My approach to writing is simple: I try to put you into the mind of my characters, behind their eyes, and allow you to see the world from their perspective.
The Assassin’s Cradle is written in first-person and gives you very little information from outside of Idries’s awareness. I give you just enough of a glimpse behind closed doors to let you know that there are complex machinations taking place elsewhere. The intent is to make you as oblivious to what is happening as Idries is. I want your lack of knowledge to be organic, not like a poorly written mystery where the hero hides their secret knowledge until the end after the author has taken you on a wild chase following false leads.
Certainly, I could have given you much more knowledge about the ongoing plots and intrigue, but I felt it would have taken away from the more up-close and personal journey Idries is on. When he misses the forest for the trees, I want you to take the parallel path with him. I want you to be as surprised by his lack of situational awareness as he is. When Idries says, “Crap!” I want you to feel it as profoundly as he does, and if you’ve already recognized something Idries missed, I want you to chuckle when he finally catches on.
As a reader, I often second-guess the decisions characters make in the stories I read, I question their reactions, supplant their emotions with my own. For me, that says I have put myself into the story. Eventually, if the character is consistently written, I will adopt their emotions and reactions and no longer question their decisions.
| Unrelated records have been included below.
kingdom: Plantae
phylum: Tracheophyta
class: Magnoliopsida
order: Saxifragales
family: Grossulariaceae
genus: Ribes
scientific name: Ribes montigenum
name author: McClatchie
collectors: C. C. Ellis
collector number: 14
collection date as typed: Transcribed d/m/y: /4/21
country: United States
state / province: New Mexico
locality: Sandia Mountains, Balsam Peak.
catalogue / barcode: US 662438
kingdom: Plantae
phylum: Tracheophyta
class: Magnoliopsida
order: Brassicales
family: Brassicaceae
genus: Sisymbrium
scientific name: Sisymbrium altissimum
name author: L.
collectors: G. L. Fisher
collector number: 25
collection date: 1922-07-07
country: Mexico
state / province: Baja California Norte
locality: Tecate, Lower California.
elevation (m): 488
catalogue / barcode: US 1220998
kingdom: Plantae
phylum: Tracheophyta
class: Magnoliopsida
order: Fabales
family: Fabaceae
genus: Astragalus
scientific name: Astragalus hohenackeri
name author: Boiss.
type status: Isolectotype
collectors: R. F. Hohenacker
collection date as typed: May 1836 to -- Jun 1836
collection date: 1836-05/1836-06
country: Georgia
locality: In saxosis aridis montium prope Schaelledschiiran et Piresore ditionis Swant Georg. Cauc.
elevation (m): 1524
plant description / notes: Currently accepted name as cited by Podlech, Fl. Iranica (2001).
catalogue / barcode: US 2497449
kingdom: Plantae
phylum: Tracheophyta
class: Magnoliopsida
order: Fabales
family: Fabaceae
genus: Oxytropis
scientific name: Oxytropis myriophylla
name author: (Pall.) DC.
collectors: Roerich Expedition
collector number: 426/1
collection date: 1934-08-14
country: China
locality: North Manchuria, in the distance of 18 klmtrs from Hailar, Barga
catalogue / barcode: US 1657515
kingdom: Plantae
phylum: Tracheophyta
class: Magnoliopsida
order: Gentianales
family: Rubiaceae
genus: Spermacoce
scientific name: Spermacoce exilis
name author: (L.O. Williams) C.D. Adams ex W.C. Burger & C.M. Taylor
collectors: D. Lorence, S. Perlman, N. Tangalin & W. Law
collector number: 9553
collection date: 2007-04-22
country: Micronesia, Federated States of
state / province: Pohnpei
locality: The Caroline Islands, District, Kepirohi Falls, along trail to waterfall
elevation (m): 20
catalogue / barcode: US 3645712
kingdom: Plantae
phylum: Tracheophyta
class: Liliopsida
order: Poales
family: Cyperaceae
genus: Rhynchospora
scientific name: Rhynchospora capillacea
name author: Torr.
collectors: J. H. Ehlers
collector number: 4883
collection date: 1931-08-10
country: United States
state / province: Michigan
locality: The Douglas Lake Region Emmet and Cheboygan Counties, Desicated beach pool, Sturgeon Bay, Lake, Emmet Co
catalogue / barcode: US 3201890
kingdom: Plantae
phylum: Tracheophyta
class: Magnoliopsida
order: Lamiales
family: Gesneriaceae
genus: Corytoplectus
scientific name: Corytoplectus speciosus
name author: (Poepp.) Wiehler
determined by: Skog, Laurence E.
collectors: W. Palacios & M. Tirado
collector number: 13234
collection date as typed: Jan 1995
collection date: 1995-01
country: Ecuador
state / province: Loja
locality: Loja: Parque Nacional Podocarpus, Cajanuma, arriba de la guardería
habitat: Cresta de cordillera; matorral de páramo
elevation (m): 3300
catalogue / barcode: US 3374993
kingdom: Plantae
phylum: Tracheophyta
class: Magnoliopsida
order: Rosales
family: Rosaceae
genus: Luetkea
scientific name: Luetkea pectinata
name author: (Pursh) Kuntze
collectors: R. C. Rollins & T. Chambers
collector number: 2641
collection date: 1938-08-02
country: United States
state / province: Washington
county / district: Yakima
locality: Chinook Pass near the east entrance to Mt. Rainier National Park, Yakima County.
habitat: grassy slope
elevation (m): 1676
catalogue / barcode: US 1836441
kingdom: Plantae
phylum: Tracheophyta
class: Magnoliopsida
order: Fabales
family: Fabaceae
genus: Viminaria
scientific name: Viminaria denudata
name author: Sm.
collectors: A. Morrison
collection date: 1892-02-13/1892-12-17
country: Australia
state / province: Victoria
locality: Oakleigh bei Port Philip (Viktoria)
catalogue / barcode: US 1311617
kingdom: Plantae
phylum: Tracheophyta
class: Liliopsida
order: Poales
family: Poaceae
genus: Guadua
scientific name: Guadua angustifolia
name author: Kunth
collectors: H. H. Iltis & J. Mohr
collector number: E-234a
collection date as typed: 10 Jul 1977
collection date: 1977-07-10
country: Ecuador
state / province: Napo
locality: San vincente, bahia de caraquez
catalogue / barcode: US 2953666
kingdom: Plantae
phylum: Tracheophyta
I hope to accomplish the same thing in my writing. I want you to understand my characters, but I can’t expect you to understand them as well as I do. If I do my job well enough, I leave just enough mystery behind that you want to know more about them.
Speaking of characters, The Assassin’s Cradle introduces a concept of conglomerate empires, which I call empirates. In preparing to write, I developed profiles for the empirates involved in the story, giving them the kind of history and personality normally reserved for characters. Then there are the locations. I drew a map of Ganoten, created continents that went through tectonic shifts, designed ocean currents, planned weather patterns, mountain ranges, fertile plains, deserts, forests, lakes, the whole thing. I created stories for each city, giving them character, a climate, a demographic mix, an ambiance. In both cases, I wanted there to be substance behind the mechanical function. Neither the empirates nor the locations are supposed to be window dressing. I want them to exist in all four dimensions (the normal three and time).
Everyone notices different things about their surrounding, and readers are the same. I believe in offering my readers food for their imaginations. I try to make the characters and the environments memorable. At the same time, I try to present the elements in a visceral way to involve you and plant seeds in your mind that will grow as the story progresses. If I create a believable context, you’ll fill in the blanks from your own experience, from your imagination.
I can still see the paths and courtyards aligned between the grids of blocky towers in Protol City, the lake canals below the mist-shrouded temple in Depung Tso, and the winding, sand-colored streets and alleys of Oscalla. Hopefully, the people who have finished The Assassin’s Cradle still can too. That’s how I approach writing. When Idries wakes up in his bed after passing out from exhaustion, confused and disoriented, I hope you wonder what happened just like he does.
It was a joy for me to join the characters as they traverse the story I sketched out for them. They gave me numerous surprises along the way. I hope you get a least a little of that joy and surprise as you read The Assassin’s Cradle.